Start of Block

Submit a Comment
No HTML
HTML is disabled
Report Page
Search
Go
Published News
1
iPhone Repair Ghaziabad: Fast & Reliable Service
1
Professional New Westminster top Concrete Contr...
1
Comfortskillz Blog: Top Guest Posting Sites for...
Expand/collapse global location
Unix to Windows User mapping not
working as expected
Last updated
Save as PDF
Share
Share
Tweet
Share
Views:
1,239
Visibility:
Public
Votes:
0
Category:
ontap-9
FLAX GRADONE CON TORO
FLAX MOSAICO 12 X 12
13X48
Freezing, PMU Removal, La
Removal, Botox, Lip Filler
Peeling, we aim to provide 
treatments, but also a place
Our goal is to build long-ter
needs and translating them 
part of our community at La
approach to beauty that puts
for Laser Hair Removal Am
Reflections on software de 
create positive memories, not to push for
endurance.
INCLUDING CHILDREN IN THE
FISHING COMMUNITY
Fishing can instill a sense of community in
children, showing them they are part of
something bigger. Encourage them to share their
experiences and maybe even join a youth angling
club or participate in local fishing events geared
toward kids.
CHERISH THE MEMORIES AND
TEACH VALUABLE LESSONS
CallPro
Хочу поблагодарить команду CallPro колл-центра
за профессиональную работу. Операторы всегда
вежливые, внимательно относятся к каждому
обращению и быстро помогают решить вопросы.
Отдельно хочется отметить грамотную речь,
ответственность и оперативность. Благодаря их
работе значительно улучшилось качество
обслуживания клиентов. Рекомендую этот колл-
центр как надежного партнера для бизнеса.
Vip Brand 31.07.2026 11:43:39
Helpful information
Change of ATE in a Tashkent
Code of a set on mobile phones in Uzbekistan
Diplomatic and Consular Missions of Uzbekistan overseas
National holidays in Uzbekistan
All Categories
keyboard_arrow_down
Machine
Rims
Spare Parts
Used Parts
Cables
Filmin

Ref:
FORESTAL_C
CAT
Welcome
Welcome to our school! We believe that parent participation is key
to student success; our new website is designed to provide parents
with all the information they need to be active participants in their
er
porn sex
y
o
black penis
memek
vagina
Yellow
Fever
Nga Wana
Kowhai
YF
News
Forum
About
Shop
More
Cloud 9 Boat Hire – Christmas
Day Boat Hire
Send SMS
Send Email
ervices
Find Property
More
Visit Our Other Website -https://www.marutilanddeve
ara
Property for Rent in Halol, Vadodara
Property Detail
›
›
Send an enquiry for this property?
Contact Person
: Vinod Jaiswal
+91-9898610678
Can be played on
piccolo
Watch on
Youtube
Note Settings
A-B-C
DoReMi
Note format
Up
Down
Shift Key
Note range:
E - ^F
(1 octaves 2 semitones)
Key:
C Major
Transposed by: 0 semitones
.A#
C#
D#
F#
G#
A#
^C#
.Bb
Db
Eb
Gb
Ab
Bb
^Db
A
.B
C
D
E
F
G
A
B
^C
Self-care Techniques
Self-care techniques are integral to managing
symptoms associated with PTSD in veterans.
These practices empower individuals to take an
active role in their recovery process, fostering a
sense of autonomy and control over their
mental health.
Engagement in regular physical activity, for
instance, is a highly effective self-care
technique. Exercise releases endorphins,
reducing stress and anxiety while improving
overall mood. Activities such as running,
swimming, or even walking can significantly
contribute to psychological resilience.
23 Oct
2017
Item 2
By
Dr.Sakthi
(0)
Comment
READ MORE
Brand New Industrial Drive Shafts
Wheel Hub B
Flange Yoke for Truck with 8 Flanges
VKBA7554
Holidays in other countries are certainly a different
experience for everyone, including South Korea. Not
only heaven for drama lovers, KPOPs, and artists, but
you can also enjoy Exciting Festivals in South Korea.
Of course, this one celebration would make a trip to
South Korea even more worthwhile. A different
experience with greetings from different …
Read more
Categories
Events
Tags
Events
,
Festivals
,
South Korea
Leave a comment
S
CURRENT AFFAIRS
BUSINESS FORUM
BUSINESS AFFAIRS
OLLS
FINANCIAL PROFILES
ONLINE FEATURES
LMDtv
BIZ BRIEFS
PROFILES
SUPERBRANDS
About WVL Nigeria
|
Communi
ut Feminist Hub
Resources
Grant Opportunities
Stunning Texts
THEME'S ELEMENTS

End of Block

Work task — Please copy each line of the entries in which the word "Korea" shows up.

Answer below —
experience for everyone, including South Korea. Not
you can also enjoy Exciting Festivals in South Korea.
South Korea even more worthwhile. A different
South Korea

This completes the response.